+++ TASK DATA +++
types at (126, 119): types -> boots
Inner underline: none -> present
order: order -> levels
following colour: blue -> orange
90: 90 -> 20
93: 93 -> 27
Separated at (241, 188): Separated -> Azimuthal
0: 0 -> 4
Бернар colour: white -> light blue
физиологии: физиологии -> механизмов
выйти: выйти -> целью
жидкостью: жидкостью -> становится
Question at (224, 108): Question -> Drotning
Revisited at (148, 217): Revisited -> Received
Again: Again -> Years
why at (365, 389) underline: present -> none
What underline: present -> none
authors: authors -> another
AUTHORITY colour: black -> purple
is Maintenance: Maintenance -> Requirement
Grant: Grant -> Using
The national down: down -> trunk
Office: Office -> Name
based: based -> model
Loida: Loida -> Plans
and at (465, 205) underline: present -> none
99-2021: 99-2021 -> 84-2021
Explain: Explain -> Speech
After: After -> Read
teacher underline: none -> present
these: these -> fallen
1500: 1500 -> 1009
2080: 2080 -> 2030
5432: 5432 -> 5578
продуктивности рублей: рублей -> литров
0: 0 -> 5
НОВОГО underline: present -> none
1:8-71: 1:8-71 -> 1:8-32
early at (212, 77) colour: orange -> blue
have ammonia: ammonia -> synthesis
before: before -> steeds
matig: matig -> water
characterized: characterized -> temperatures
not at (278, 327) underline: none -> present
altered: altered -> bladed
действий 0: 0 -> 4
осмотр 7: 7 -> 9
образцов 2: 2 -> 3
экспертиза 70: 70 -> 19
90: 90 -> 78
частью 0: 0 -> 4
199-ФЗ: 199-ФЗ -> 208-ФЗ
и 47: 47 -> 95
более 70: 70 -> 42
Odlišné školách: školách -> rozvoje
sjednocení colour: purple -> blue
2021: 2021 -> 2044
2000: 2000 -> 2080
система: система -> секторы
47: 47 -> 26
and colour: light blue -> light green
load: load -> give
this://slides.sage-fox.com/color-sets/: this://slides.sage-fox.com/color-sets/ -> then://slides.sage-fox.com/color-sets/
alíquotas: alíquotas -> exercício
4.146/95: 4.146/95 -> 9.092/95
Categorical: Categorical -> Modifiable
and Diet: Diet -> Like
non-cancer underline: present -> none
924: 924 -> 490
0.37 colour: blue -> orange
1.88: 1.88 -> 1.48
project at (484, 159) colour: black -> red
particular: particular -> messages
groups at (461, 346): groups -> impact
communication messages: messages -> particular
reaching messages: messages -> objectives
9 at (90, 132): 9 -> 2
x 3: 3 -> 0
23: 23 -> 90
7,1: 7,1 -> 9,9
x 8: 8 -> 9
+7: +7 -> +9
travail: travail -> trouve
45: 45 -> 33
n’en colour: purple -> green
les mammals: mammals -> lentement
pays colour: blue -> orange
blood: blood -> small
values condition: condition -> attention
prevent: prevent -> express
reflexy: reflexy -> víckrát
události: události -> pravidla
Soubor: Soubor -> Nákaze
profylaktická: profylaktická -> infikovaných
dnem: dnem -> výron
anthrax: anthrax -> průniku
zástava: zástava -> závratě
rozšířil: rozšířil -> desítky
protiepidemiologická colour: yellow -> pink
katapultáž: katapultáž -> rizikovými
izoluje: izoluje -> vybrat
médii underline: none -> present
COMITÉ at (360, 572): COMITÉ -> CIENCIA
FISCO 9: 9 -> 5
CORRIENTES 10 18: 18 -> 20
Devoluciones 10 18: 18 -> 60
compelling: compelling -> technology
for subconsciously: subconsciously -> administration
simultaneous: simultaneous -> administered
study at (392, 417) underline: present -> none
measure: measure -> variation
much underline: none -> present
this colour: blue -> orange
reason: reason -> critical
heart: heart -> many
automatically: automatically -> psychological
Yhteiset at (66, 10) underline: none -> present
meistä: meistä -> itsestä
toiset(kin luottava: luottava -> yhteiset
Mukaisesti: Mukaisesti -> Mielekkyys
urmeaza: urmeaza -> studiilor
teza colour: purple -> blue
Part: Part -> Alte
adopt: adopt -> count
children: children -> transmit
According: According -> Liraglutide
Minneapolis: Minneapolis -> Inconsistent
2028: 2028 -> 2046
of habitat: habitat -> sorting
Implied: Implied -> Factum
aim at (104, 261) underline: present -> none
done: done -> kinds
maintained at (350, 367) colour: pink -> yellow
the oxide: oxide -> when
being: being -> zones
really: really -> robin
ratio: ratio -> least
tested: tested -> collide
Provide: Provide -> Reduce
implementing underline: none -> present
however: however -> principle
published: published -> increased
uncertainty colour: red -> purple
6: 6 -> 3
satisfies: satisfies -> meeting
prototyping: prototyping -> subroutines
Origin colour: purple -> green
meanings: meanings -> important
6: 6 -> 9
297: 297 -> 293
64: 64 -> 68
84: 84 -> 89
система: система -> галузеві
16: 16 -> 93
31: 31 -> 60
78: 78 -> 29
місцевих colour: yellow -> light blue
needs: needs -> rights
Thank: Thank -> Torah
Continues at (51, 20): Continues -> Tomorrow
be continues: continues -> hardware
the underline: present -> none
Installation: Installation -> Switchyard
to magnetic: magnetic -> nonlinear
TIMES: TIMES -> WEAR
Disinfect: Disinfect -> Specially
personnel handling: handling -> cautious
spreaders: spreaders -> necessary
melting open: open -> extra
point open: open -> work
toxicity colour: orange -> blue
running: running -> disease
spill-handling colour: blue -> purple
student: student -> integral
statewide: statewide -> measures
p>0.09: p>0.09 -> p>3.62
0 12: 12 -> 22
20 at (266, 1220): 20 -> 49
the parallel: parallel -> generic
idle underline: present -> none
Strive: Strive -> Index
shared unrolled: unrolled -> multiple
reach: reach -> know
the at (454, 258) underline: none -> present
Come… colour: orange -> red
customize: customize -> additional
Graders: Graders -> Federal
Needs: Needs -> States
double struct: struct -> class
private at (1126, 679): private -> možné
+++
● EXERCISE TASK
Copy the stretch of items from the first line through the line that contains "why at (365, 389) underline: present -> none", including both of those lines, and reproduce each line without any change.

● EXERCISE ANSWER
types at (126, 119): types -> boots
Inner underline: none -> present
order: order -> levels
following colour: blue -> orange
90: 90 -> 20
93: 93 -> 27
Separated at (241, 188): Separated -> Azimuthal
0: 0 -> 4
Бернар colour: white -> light blue
физиологии: физиологии -> механизмов
выйти: выйти -> целью
жидкостью: жидкостью -> становится
Question at (224, 108): Question -> Drotning
Revisited at (148, 217): Revisited -> Received
Again: Again -> Years
why at (365, 389) underline: present -> none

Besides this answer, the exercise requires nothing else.